* **Written problem**
Copy the text lines of every record below word for word, leaving out the pictures.

* **Excerpted records**
>> begin

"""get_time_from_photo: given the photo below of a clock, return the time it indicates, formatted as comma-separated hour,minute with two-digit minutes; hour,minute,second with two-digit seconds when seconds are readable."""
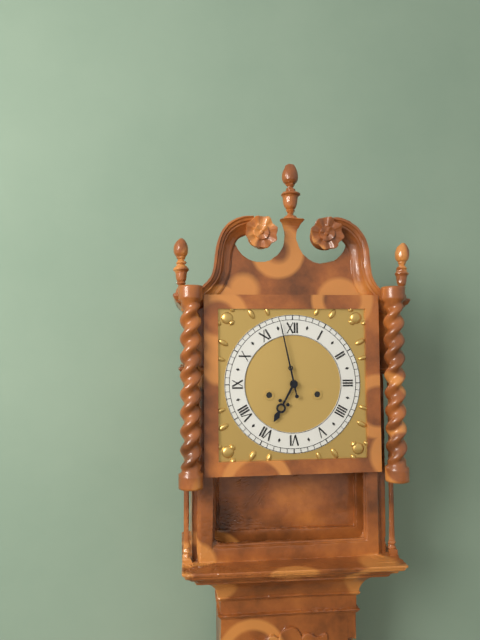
6,58
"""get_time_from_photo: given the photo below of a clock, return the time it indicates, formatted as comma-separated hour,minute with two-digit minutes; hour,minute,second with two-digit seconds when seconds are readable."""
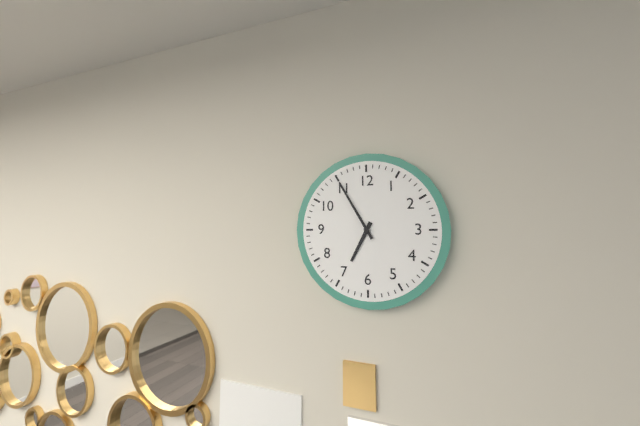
6,55
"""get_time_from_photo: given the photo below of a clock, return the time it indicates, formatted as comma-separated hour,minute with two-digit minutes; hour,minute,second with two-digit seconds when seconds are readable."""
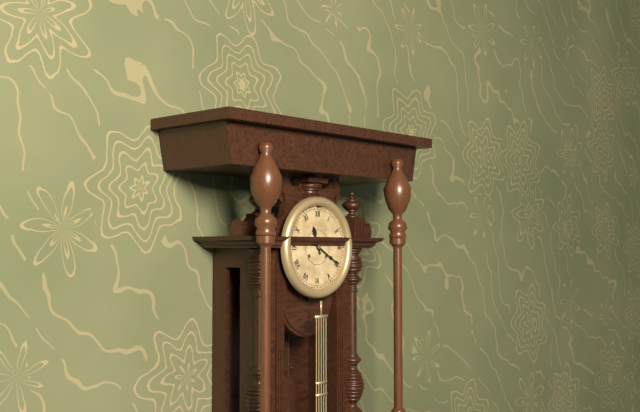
11,20
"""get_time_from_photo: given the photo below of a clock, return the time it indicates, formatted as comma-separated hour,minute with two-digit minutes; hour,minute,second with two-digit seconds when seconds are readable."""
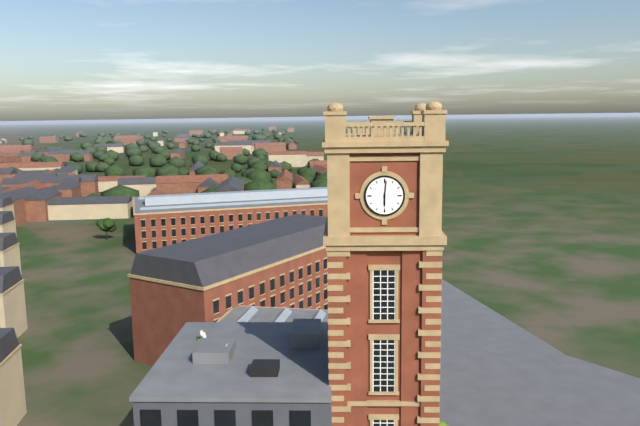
6,01
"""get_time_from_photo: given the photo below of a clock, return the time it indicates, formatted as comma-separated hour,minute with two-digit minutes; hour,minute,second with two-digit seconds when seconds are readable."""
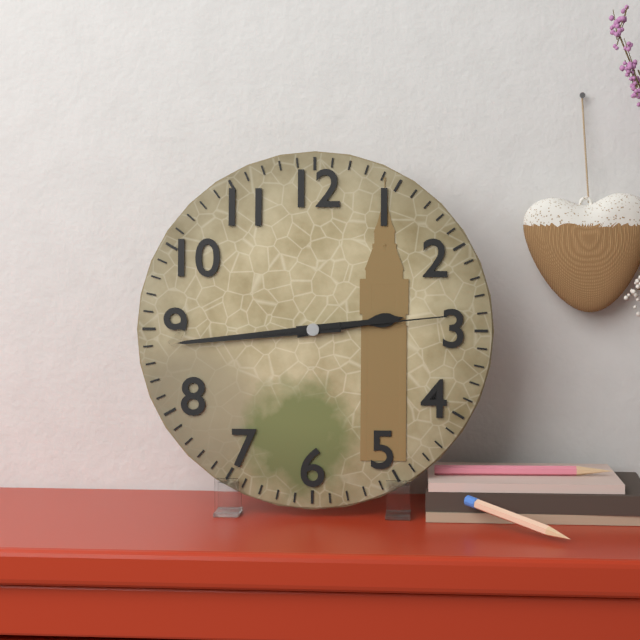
2,44,14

>> end

* **Task response**
"""get_time_from_photo: given the photo below of a clock, return the time it indicates, formatted as comma-separated hour,minute with two-digit minutes; hour,minute,second with two-digit seconds when seconds are readable."""
6,58
"""get_time_from_photo: given the photo below of a clock, return the time it indicates, formatted as comma-separated hour,minute with two-digit minutes; hour,minute,second with two-digit seconds when seconds are readable."""
6,55
"""get_time_from_photo: given the photo below of a clock, return the time it indicates, formatted as comma-separated hour,minute with two-digit minutes; hour,minute,second with two-digit seconds when seconds are readable."""
11,20
"""get_time_from_photo: given the photo below of a clock, return the time it indicates, formatted as comma-separated hour,minute with two-digit minutes; hour,minute,second with two-digit seconds when seconds are readable."""
6,01
"""get_time_from_photo: given the photo below of a clock, return the time it indicates, formatted as comma-separated hour,minute with two-digit minutes; hour,minute,second with two-digit seconds when seconds are readable."""
2,44,14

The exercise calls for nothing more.